** RECORDS TO USE **

..............................

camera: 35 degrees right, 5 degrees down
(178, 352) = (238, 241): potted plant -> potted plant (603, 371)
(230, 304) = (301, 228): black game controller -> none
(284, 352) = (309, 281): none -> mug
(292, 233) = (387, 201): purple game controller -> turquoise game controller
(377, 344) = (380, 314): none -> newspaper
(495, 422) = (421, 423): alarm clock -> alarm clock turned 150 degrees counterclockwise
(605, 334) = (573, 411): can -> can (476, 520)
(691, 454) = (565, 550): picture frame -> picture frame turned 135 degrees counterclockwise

..............................

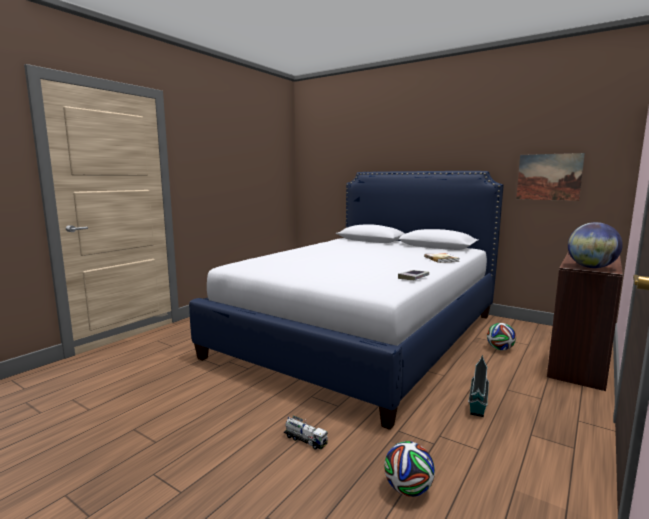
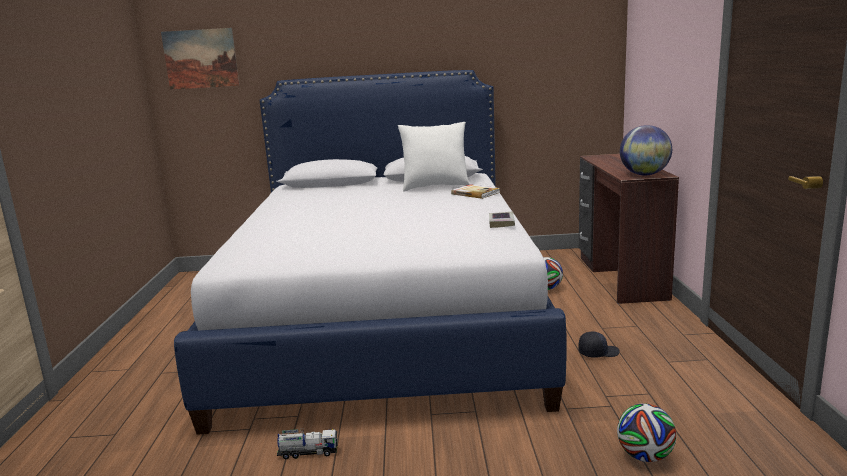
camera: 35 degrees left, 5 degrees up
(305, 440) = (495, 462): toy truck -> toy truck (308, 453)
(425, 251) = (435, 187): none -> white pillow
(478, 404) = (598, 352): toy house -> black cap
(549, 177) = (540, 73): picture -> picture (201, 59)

..............................

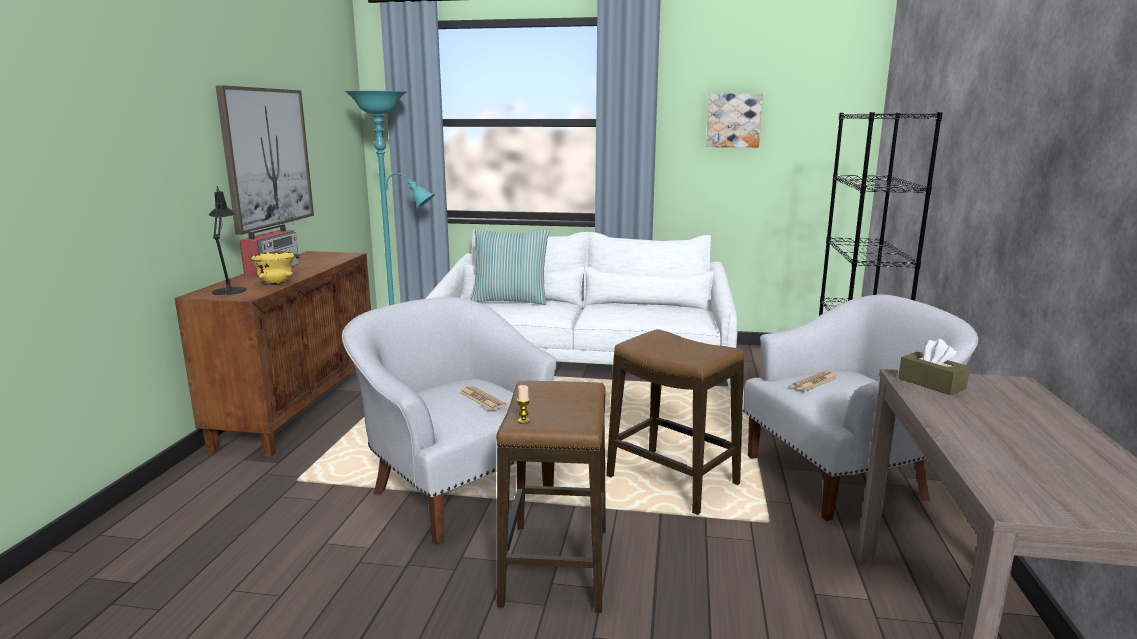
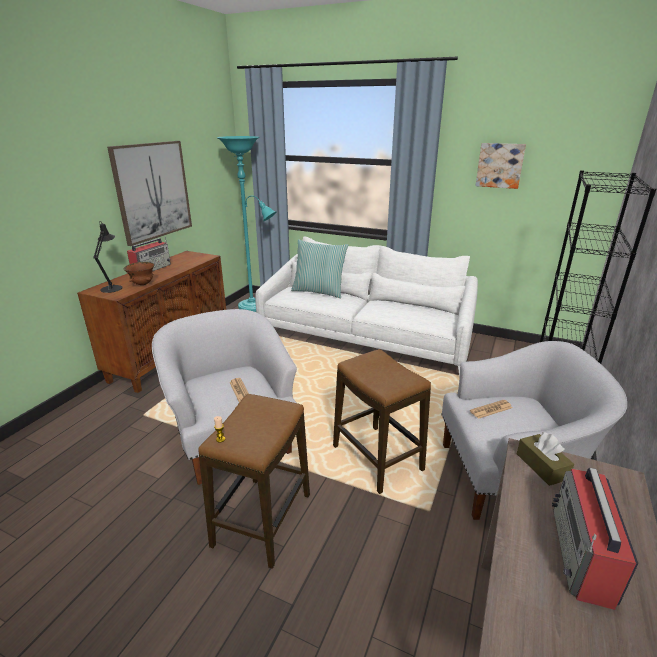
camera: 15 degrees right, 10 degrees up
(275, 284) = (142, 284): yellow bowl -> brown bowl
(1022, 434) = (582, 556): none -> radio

..............................

** REQUIRED ACTION **
How many lines above contain the word "black"? Answer with the number alone.

** RESPONSE **
2